╭──

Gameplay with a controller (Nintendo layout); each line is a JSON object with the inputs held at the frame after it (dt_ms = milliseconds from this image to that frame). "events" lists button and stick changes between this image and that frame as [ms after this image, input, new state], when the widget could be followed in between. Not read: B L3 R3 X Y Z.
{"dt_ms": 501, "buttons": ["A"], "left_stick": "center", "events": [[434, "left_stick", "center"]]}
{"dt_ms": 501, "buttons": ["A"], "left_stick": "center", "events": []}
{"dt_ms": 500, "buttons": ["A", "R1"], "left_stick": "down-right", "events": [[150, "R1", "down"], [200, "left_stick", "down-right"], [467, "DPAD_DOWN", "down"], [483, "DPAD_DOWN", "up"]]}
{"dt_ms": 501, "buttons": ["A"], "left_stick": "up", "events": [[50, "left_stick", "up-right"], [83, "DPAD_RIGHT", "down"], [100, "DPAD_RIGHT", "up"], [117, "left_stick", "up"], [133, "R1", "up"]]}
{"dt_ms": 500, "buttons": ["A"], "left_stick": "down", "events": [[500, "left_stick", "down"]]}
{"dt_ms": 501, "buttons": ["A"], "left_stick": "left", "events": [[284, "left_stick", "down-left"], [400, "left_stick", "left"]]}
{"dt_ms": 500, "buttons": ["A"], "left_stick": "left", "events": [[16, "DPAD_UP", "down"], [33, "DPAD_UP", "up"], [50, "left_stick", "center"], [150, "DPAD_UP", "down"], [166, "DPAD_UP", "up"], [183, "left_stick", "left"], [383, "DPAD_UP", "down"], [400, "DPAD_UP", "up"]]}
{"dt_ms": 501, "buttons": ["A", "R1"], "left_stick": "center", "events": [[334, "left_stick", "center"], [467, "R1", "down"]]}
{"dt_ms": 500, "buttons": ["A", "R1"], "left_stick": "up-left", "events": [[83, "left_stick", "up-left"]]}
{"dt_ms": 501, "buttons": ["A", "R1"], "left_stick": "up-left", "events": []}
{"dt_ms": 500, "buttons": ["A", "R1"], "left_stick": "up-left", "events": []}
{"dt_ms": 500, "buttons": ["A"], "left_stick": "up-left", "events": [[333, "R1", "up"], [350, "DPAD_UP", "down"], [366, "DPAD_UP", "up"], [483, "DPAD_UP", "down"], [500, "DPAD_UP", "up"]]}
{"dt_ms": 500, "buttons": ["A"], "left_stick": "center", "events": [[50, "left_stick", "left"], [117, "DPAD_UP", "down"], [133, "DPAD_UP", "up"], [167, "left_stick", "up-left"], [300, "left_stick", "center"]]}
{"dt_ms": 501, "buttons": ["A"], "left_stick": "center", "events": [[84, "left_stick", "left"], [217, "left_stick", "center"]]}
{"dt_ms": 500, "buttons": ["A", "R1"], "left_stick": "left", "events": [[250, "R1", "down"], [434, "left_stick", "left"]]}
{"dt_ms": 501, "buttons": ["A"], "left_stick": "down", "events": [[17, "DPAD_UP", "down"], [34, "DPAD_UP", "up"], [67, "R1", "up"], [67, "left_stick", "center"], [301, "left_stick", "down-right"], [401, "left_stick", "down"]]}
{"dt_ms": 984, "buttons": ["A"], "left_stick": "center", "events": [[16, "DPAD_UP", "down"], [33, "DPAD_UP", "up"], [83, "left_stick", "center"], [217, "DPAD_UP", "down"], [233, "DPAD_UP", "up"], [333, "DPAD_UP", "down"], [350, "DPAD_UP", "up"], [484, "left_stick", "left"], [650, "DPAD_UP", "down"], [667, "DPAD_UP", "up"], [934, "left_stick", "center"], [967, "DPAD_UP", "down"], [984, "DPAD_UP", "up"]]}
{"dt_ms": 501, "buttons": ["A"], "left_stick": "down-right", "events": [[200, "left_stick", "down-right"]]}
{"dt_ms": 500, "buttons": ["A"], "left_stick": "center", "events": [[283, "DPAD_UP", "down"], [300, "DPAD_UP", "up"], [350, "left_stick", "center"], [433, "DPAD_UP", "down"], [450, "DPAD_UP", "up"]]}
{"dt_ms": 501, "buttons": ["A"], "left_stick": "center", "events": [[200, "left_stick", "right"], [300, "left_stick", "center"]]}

╰──

§ Work instructions: All of the entries should be written out again exactly.

§ Written response:
Gameplay with a controller (Nintendo layout); each line is a JSON object with the inputs held at the frame after it (dt_ms = milliseconds from this image to that frame). "events" lists button and stick changes between this image and that frame as [ms after this image, input, new state], when the widget could be followed in between. Not read: B L3 R3 X Y Z.
{"dt_ms": 501, "buttons": ["A"], "left_stick": "center", "events": [[434, "left_stick", "center"]]}
{"dt_ms": 501, "buttons": ["A"], "left_stick": "center", "events": []}
{"dt_ms": 500, "buttons": ["A", "R1"], "left_stick": "down-right", "events": [[150, "R1", "down"], [200, "left_stick", "down-right"], [467, "DPAD_DOWN", "down"], [483, "DPAD_DOWN", "up"]]}
{"dt_ms": 501, "buttons": ["A"], "left_stick": "up", "events": [[50, "left_stick", "up-right"], [83, "DPAD_RIGHT", "down"], [100, "DPAD_RIGHT", "up"], [117, "left_stick", "up"], [133, "R1", "up"]]}
{"dt_ms": 500, "buttons": ["A"], "left_stick": "down", "events": [[500, "left_stick", "down"]]}
{"dt_ms": 501, "buttons": ["A"], "left_stick": "left", "events": [[284, "left_stick", "down-left"], [400, "left_stick", "left"]]}
{"dt_ms": 500, "buttons": ["A"], "left_stick": "left", "events": [[16, "DPAD_UP", "down"], [33, "DPAD_UP", "up"], [50, "left_stick", "center"], [150, "DPAD_UP", "down"], [166, "DPAD_UP", "up"], [183, "left_stick", "left"], [383, "DPAD_UP", "down"], [400, "DPAD_UP", "up"]]}
{"dt_ms": 501, "buttons": ["A", "R1"], "left_stick": "center", "events": [[334, "left_stick", "center"], [467, "R1", "down"]]}
{"dt_ms": 500, "buttons": ["A", "R1"], "left_stick": "up-left", "events": [[83, "left_stick", "up-left"]]}
{"dt_ms": 501, "buttons": ["A", "R1"], "left_stick": "up-left", "events": []}
{"dt_ms": 500, "buttons": ["A", "R1"], "left_stick": "up-left", "events": []}
{"dt_ms": 500, "buttons": ["A"], "left_stick": "up-left", "events": [[333, "R1", "up"], [350, "DPAD_UP", "down"], [366, "DPAD_UP", "up"], [483, "DPAD_UP", "down"], [500, "DPAD_UP", "up"]]}
{"dt_ms": 500, "buttons": ["A"], "left_stick": "center", "events": [[50, "left_stick", "left"], [117, "DPAD_UP", "down"], [133, "DPAD_UP", "up"], [167, "left_stick", "up-left"], [300, "left_stick", "center"]]}
{"dt_ms": 501, "buttons": ["A"], "left_stick": "center", "events": [[84, "left_stick", "left"], [217, "left_stick", "center"]]}
{"dt_ms": 500, "buttons": ["A", "R1"], "left_stick": "left", "events": [[250, "R1", "down"], [434, "left_stick", "left"]]}
{"dt_ms": 501, "buttons": ["A"], "left_stick": "down", "events": [[17, "DPAD_UP", "down"], [34, "DPAD_UP", "up"], [67, "R1", "up"], [67, "left_stick", "center"], [301, "left_stick", "down-right"], [401, "left_stick", "down"]]}
{"dt_ms": 984, "buttons": ["A"], "left_stick": "center", "events": [[16, "DPAD_UP", "down"], [33, "DPAD_UP", "up"], [83, "left_stick", "center"], [217, "DPAD_UP", "down"], [233, "DPAD_UP", "up"], [333, "DPAD_UP", "down"], [350, "DPAD_UP", "up"], [484, "left_stick", "left"], [650, "DPAD_UP", "down"], [667, "DPAD_UP", "up"], [934, "left_stick", "center"], [967, "DPAD_UP", "down"], [984, "DPAD_UP", "up"]]}
{"dt_ms": 501, "buttons": ["A"], "left_stick": "down-right", "events": [[200, "left_stick", "down-right"]]}
{"dt_ms": 500, "buttons": ["A"], "left_stick": "center", "events": [[283, "DPAD_UP", "down"], [300, "DPAD_UP", "up"], [350, "left_stick", "center"], [433, "DPAD_UP", "down"], [450, "DPAD_UP", "up"]]}
{"dt_ms": 501, "buttons": ["A"], "left_stick": "center", "events": [[200, "left_stick", "right"], [300, "left_stick", "center"]]}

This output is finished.